## Descrizione del compito
Per favore, elenca tutti gli aspetti del procedimento che, nel paragrafo 1.b.2. del brano citato, sono attribuiti a un comma numerato da 31 in su, indicando per ciascuno il riferimento.

## Brano citato
=======
Come l’ecc.ma Corte ha di recente evidenziato può atteggiarsi come principio anche una disciplina più specifica purchè esprima un obiettivo quale, ad esempio, quello di una semplificazione delle procedure affinchè queste «non risultino inutilmente gravose per gli amministrati e siano dirette a semplificare le procedure e a evitare la duplicazioni di valutazioni sostanzialmente già effettuate dalla pubblica amministrazione» (Corte cost. 1° ottobre 2003, n. 303). Ma l’imposizione di una «rinuncia» alla tutela di una corretta pianificazione, come nell’ipotesi in esame, sfugge a qualunque possibilità di inquadramento come principio.
1.b.2. – La disciplina dei procedimenti nel decreto-legge è puntuale ed esaustiva, prevedendosi tutte le fasi: sono contemplati espressamente i limiti di volumetria (comma 25), le tipologie di illecito (comma 26), le ipotesi di. esclusione (comma 27), la disciplina dei termini (comma 28), l’influenza di fattispecie penali nella sanatoria (commi 29 e 30), i rapporti con i terzi (comma 31), i termini per la proposizione dell’istanza (comma 32), la documentazione da allegare (comma 35), l’ipotesi del silenzio-assenso (comma 37), l’oblazione da corrispondere (comma 38 e all. 1). È perfino allegato il modello di domanda da presentare alle autorità competenti.
I pochi rinvii, effettuati dal decreto, alla normativa della regione e al rispetto delle competenze di quest’ultima, si riducono ad una vuota formula senza conseguenze.
In definitiva, viene attribuita alla Regione unicamente la possibilità di «attuazione della normativa per le ipotesi di minore impatto» (comma 26), ovvero di «prevedere un incremento della oblazione», ma solo nella misura del 10% (comma 33).
=======
## Dati
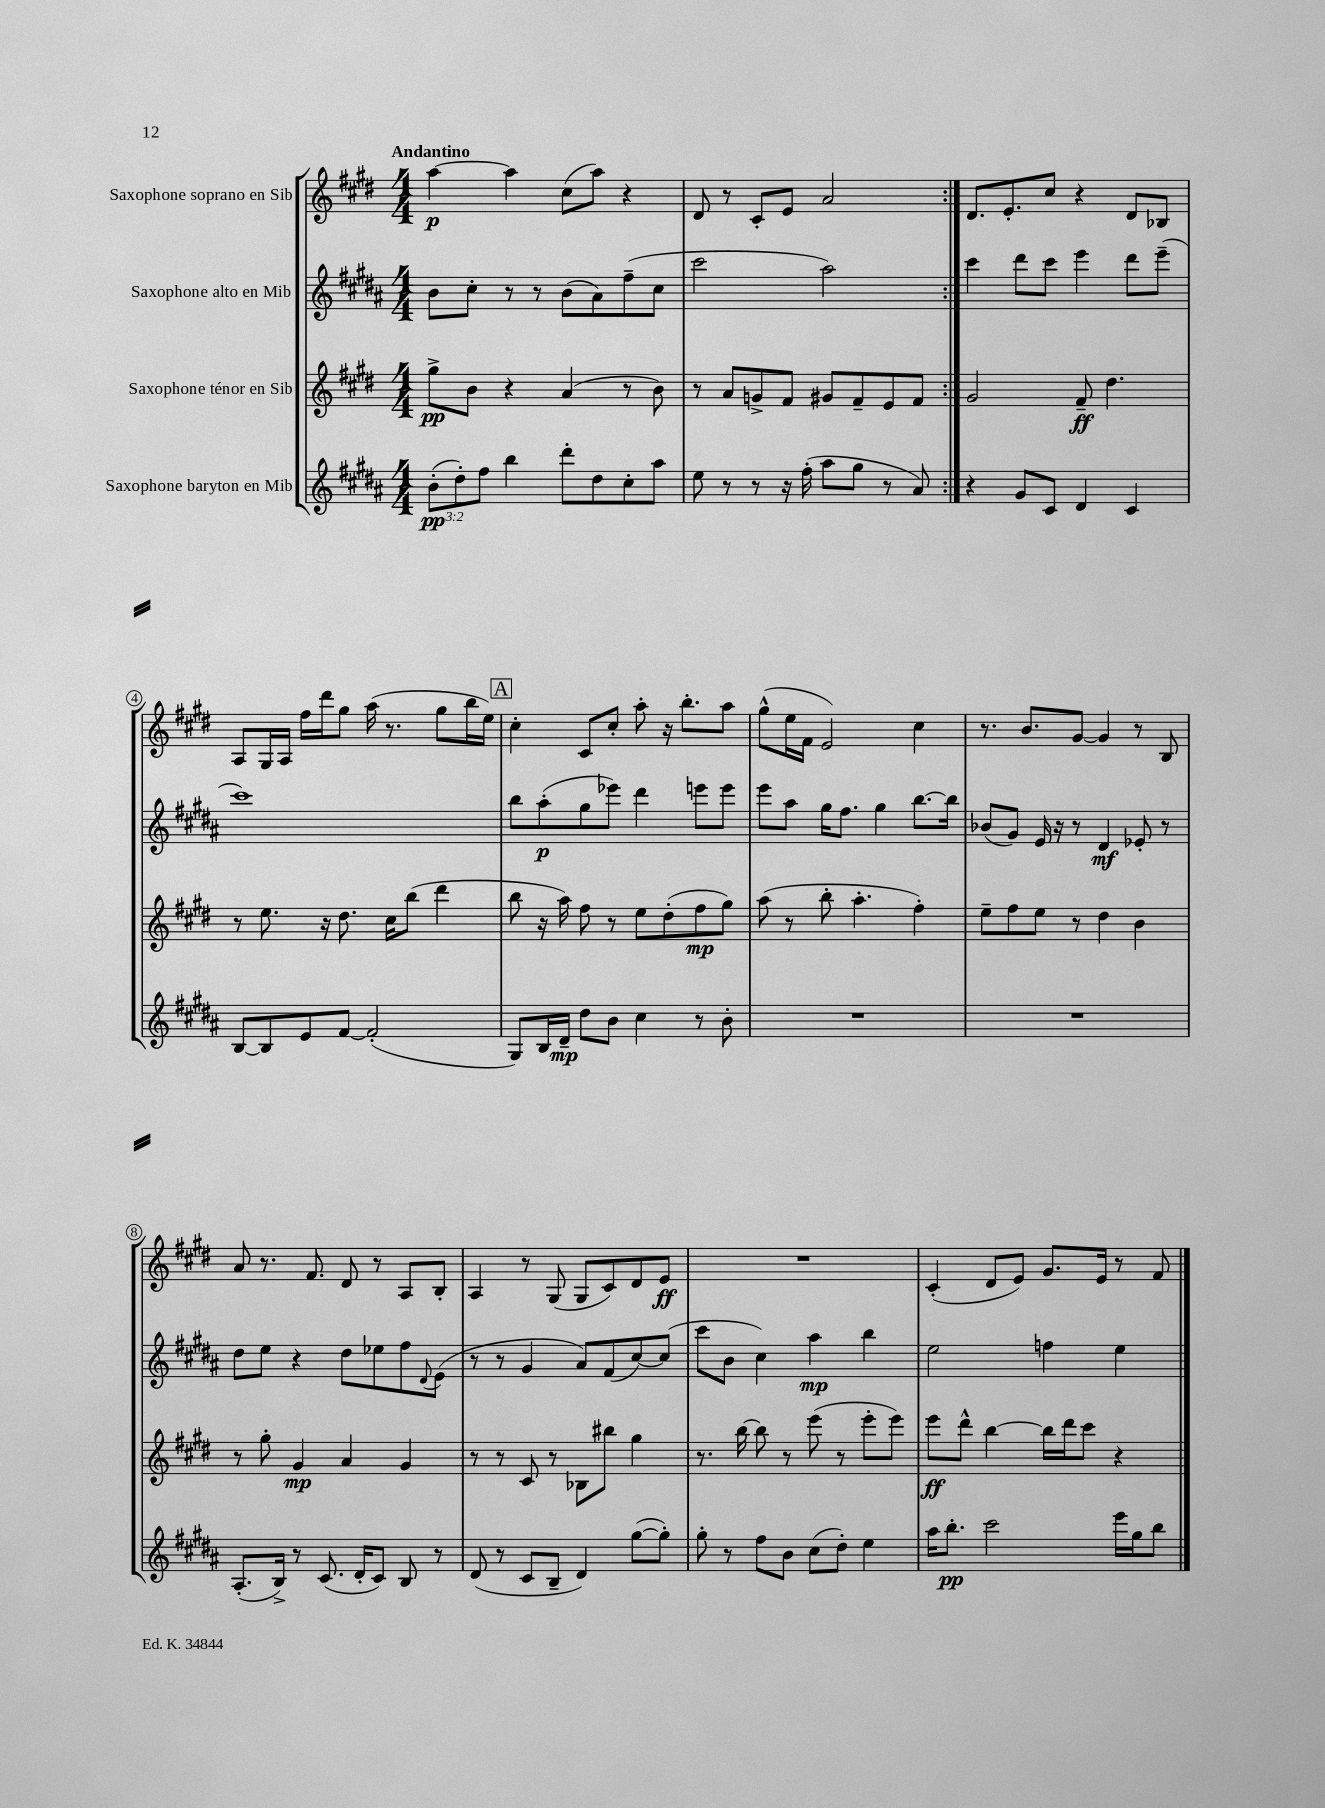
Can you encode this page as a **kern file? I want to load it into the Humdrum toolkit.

**kern	**dynam	**kern	**dynam	**kern	**dynam	**kern	**dynam
*part4	*part4	*part3	*part3	*part2	*part2	*part1	*part1
*staff4	*staff4	*staff3	*staff3	*staff2	*staff2	*staff1	*staff1
*I"Saxophone baryton en Mib	*	*I"Saxophone ténor en Sib	*	*I"Saxophone alto en Mib	*	*I"Saxophone soprano en Sib	*
*clefG2	*	*clefG2	*	*clefG2	*	*clefG2	*
*k[f#c#g#d#a#]	*	*k[f#c#g#d#]	*	*k[f#c#g#d#a#]	*	*k[f#c#g#d#]	*
*M4/4	*	*M4/4	*	*M4/4	*	*M4/4	*
=1	=1	=1	=1	=1	=1	=1	=1
!	!	!	!	!	!	!LO:TX:a:B:t=Andantino	!
(12b'\L	pp	8gg#^\L	pp	8b\L	.	[4aa\	p
12dd#'\)	.	.	.	.	.	.	.
.	.	8b\J	.	8cc#'\J	.	.	.
12ff#\J	.	.	.	.	.	.	.
4bb\	.	4r	.	8r	.	4aa\]	.
.	.	.	.	8r	.	.	.
8ddd#'\L	.	(4a/	.	(8b\L	.	(8cc#\L	.
8dd#\	.	.	.	8a#\)	.	8aa\J)	.
8cc#'\	.	8r	.	(8ff#~\	.	4r	.
8aa#\J	.	8b\)	.	8cc#\J	.	.	.
=2	=2	=2	=2	=2	=2	=2	=2
8ee\	.	8r	.	2ccc#\	.	8d#/	.
8r	.	8a/L	.	.	.	8r	.
8r	.	8gn^/	.	.	.	8c#'/L	.
16r	.	8f#/J	.	.	.	8e/J	.
(16ff#'\	.	.	.	.	.	.	.
8aa#\L	.	8g#X/L	.	2aa#\)	.	2a/	.
8gg#\J	.	8f#~/	.	.	.	.	.
8r	.	8e/	.	.	.	.	.
8a#/)	.	8f#/J	.	.	.	.	.
=3:|!	=3:|!	=3:|!	=3:|!	=3:|!	=3:|!	=3:|!	=3:|!
4r	.	2g#/	.	4ccc#\	.	8.d#/L	.
.	.	.	.	.	.	8.e'/	.
8g#/L	.	.	.	8ddd#\L	.	.	.
8c#/J	.	.	.	8ccc#\J	.	8cc#/J	.
4d#/	.	8f#~/	ff	4eee\	.	4r	.
.	.	4.dd#\	.	.	.	.	.
4c#/	.	.	.	8ddd#\L	.	8d#/L	.
.	.	.	.	(8eee~\J	.	8B-X/J	.
!!LO:LB:g=z
=4	=4	=4	=4	=4	=4	=4	=4
[8B/L	.	8r	.	1ccc#)	.	8A/L	.
8B/]	.	8.ee\	.	.	.	16G#/L	.
.	.	.	.	.	.	16A/JJ	.
8e/	.	.	.	.	.	16ff#\LL	.
.	.	16r	.	.	.	16ddd#\J	.
[8f#/J	.	8.dd#\	.	.	.	8gg#\J	.
(2f#'/]	.	.	.	.	.	(16aa\	.
.	.	16cc#\KL	.	.	.	8.r	.
.	.	(8bb\J	.	.	.	.	.
.	.	4ddd#\	.	.	.	8gg#\L	.
.	.	.	.	.	.	16bb\L	.
.	.	.	.	.	.	16ee\JJ)	.
!!LO:REH:place=s1:t=A
=5	=5	=5	=5	=5	=5	=5	=5
8G#/L)	.	8bb\	.	8bb\L	.	4cc#'\	.
16B/L	.	16r	.	(8aa#'\	p	.	.
16d#~/JJ	mp	16aa\)	.	.	.	.	.
8dd#\L	.	8ff#\	.	8gg#\	.	8c#/L	.
8b\J	.	8r	.	8eee-X\J)	.	8cc#'/J	.
4cc#\	.	8ee\L	.	4ddd#\	.	8aa'\	.
.	.	(8dd#'\	.	.	.	16r	.
.	.	.	.	.	.	8.bb'\L	.
8r	.	8ff#\	mp	8eeen\L	.	.	.
8b'\	.	8gg#\J)	.	8eee\J	.	8aa\J	.
=6	=6	=6	=6	=6	=6	=6	=6
1r	.	(8aa\	.	8eee\L	.	(8gg#^^\L	.
.	.	8r	.	8aa#\J	.	16ee\L	.
.	.	.	.	.	.	16f#\JJ	.
.	.	8bb'\	.	16gg#\KL	.	2e/)	.
.	.	.	.	8.ff#\J	.	.	.
.	.	4.aa'\	.	.	.	.	.
.	.	.	.	4gg#\	.	.	.
.	.	4ff#'\)	.	[8.bb\L	.	4cc#\	.
.	.	.	.	16bb\Jk]	.	.	.
=7	=7	=7	=7	=7	=7	=7	=7
1r	.	8ee~\L	.	(8b-X/L	.	8.r	.
.	.	8ff#\	.	8g#/J)	.	.	.
.	.	.	.	.	.	8.b/L	.
.	.	8ee\J	.	16e/	.	.	.
.	.	.	.	16r	.	.	.
.	.	8r	.	8r	.	[8g#/J	.
.	.	4dd#\	.	4d#/	mf	4g#/]	.
.	.	4b\	.	8e-X'/	.	8r	.
.	.	.	.	8r	.	8B/	.
!!LO:LB:g=z
=8	=8	=8	=8	=8	=8	=8	=8
(8.A#'/L	.	8r	.	8dd#\L	.	8a/	.
.	.	8gg#'\	.	8ee\J	.	8.r	.
16B^/Jk)	.	.	.	.	.	.	.
8r	.	4g#/	mp	4r	.	.	.
.	.	.	.	.	.	8.f#/	.
(8.c#/	.	.	.	.	.	.	.
.	.	4a/	.	8dd#\L	.	8d#/	.
16d#'/KL	.	.	.	.	.	.	.
8c#/J)	.	.	.	8ee-X\	.	8r	.
8B/	.	4g#/	.	8ff#\	.	8A/L	.
.	.	.	.	8qqd#/	.	.	.
8r	.	.	.	(8e\J	.	8B'/J	.
=9	=9	=9	=9	=9	=9	=9	=9
(8d#/	.	8r	.	8r	.	4A/	.
8r	.	8r	.	8r	.	.	.
8c#/L	.	8c#/	.	4g#/	.	8r	.
8B~/J	.	8r	.	.	.	(8G#/	.
4d#/)	.	8B-X\L	.	8a#/L)	.	8G#/L	.
.	.	8bb#X\J	.	(8f#/	.	8c#/)	.
([8gg#\L	.	4gg#\	.	[8cc#/)	.	8d#/	.
8gg#'\J])	.	.	.	(8cc#/J]	.	8e/J	ff
=10	=10	=10	=10	=10	=10	=10	=10
8gg#'\	.	8.r	.	8ccc#\L	.	1r	.
8r	.	.	.	8b\J	.	.	.
.	.	[16bb\	.	.	.	.	.
8ff#\L	.	8bb\]	.	4cc#\)	.	.	.
8b\J	.	8r	.	.	.	.	.
(8cc#\L	.	(8eee\	.	4aa#\	mp	.	.
8dd#'\J)	.	8r	.	.	.	.	.
4ee\	.	8eee'\L	.	4bb\	.	.	.
.	.	8eee\J)	.	.	.	.	.
=11	=11	=11	=11	=11	=11	=11	=11
16aa#\KL	.	8eee\L	ff	2ee\	.	(4c#'/	.
8.bb'\J	pp	.	.	.	.	.	.
.	.	8ddd#^^\J	.	.	.	.	.
2ccc#\	.	[4bb\	.	.	.	8d#/L	.
.	.	.	.	.	.	8e/J)	.
.	.	16bb\LL]	.	4ffn\	.	8.g#/L	.
.	.	16ddd#\J	.	.	.	.	.
.	.	8ccc#\J	.	.	.	.	.
.	.	.	.	.	.	16e/Jk	.
16eee\LL	.	4r	.	4ee\	.	8r	.
16gg#\J	.	.	.	.	.	.	.
8bb\J	.	.	.	.	.	8f#/	.
==	==	==	==	==	==	==	==
*-	*-	*-	*-	*-	*-	*-	*-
=======
## Esercizio svolto
- i rapporti con i terzi (comma 31)
- i termini per la proposizione dell'istanza (comma 32)
- la documentazione da allegare (comma 35)
- l'ipotesi del silenzio-assenso (comma 37)
- l'oblazione da corrispondere (comma 38 e all. 1)